How to store / organise CV's in a useful manner
August 7, 2017 9:39 AM   Subscribe

I have about 120 CV's on file which will grow. What is a good way to organise them? I am using excel at the moment and it's clumsy. I tried to find CV organizer software and all I find is recruiter stuff which I am uninterested in. I am not recruiting, I just have a large amount of potententially useful CV's for when needed. I was thinking maybe to use Access but that gave rise to its own problems mainly me I think. Any suggestions as how to do this?
posted by adamvasco to Computers & Internet (6 answers total)
 
Jobtabs may work for you. It has a resume manager.
posted by Sophont at 9:46 AM on August 7, 2017


What sort of "when needed" are you looking for? Are you looking to organize/search the data within, or metadata, or something else?

I'd think something like evernote or dropbox or google drive, that supports document upload and tagging and folders and searching within documents, might work well for your purposes even if it's not CV-specific.
posted by R a c h e l at 9:46 AM on August 7, 2017 [1 favorite]


I think I need to give more information.
I manage several similar projects each of which employs a group of people with similar skill sets.
There are about 10 different positions common to all the projects each requiring it's own bunch of skill sets.
Some applicants in waiting have different qualifications or speciality niches within their skill sets.
I need to be able to select and compare in an easily visual manner if needs be.
Itemization in excel starts to get cumbersome.
posted by adamvasco at 10:12 AM on August 7, 2017


I do this and just use nested folders in a shared folder on a server or Dropbox. Each resume is scanned or merged with cover letters, emails, etc. as a single PDF. The key is putting an ISO date at the front of the file name (2017-08-07) and using fairly consistent naming in the file name with first and last name of the applicant. This allows multiple copies to be found and deleted as they get old and go stale.

There are drawbacks - if someone has multiple skills we make copies of the resume and put it in multiple folders. But the simplicity outweighs the inefficiencies as it takes less than 60 seconds to train employees on how o search for or save files to the folders.


This scales pretty well for up to about 300-400 resumes. Anything more than that I think a lightweight database is in your future.
posted by sol at 12:37 PM on August 7, 2017


Short answer: I know exactly what you're looking for, and it doesn't exist.

Longer: I have used Google Spreadsheets for this - load each resume into g'docs, get a share-with-anyone link, and attach that to the name in the cell in the spreadsheet. That allows for other data (phone, email, area of expertise, etc.) without having to call up the resume just to get a contact number.

### Excerpted data
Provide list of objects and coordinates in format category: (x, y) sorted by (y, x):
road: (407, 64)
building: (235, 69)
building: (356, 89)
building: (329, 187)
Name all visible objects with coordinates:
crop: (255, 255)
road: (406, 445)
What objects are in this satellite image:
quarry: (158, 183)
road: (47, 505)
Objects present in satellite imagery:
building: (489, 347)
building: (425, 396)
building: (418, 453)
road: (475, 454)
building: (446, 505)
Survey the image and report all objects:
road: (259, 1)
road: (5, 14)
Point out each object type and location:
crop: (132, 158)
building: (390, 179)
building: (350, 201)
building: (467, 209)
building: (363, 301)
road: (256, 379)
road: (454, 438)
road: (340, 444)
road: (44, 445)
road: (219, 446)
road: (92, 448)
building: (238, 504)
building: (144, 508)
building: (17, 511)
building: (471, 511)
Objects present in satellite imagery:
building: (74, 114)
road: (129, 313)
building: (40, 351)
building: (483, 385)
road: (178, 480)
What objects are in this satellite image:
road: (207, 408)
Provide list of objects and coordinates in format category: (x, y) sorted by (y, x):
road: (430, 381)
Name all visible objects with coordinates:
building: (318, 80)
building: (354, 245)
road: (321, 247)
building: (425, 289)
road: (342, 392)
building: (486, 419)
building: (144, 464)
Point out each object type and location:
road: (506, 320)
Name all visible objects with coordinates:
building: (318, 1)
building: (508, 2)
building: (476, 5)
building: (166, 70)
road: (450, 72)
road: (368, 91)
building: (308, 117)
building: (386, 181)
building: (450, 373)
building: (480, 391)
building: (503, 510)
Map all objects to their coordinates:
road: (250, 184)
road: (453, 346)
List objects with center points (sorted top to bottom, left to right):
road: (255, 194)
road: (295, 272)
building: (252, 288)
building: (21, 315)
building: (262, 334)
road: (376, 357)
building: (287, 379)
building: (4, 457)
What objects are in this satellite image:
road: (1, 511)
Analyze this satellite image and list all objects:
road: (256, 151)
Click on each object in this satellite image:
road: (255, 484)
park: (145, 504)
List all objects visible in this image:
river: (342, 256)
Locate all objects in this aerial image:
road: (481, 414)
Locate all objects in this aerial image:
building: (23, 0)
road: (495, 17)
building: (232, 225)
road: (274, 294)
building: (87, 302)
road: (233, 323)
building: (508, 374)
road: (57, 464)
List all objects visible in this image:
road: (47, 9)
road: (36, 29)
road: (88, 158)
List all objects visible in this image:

### Directions
1: Write out the stretch of the CV-organizing thread from "posted by Sophont" through "their skill sets.", copied word for word.
2: Pick up the thread on organizing CVs after its last sentence and continue it.

### Response list
1:
posted by Sophont at 9:46 AM on August 7, 2017


What sort of "when needed" are you looking for? Are you looking to organize/search the data within, or metadata, or something else?

I'd think something like evernote or dropbox or google drive, that supports document upload and tagging and folders and searching within documents, might work well for your purposes even if it's not CV-specific.
posted by R a c h e l at 9:46 AM on August 7, 2017 [1 favorite]


I think I need to give more information.
I manage several similar projects each of which employs a group of people with similar skill sets.
There are about 10 different positions common to all the projects each requiring it's own bunch of skill sets.
Some applicants in waiting have different qualifications or speciality niches within their skill sets.

2:
It does mean the resumes are viewable by anyone who has the link. Most people will only be viewing them through the spreadsheet links. If that's a security risk, you can skip the "get shared link" part and just link them so that only you and those you specifically share with can see them.

If you have several jobs, you can put each on a tab and use that, or else make separate spreadsheets if you need to keep them viewable by different people.
posted by ErisLordFreedom at 2:06 PM on August 7, 2017


In a consulting enviornment, where we had to assemble proposals that emphasized people's pertinent expertise, every employee had a directory in which all resumes resided. There was a common nomenclature system, like what sol recommends, and then the employee's name and whatever made the resume specific, again using a loose hierarchy, e.g.,
2017.8.4.Doe.Mary.Transportation.Highways as distinct from
2017.8.4.Doe.Mary.Tranportation.Ferry Systems or
2017.8.6.Doe.Mary.Project Management or
2017.8.5.Doe.Mary.Project Management.Transportation.Ferry Systems.

This system worked well because a collaborating firm could quickly tell us what resumes they had for each person and we could know if they had the most current/appropriate one pretty easily. Sometimes we had subdirectories in person's folder. We would copy the resume file over to the proposal directory so that it was easy to include a specific resume when someone wanted to use whichever version appeared in a previous submission. For awhile we made a spreadsheet with all of them listed, but no one maintained it so it did more harm than good, since it offered false reassurances of comprehensiveness. This system covered about 100 employees with about 25 resumes each.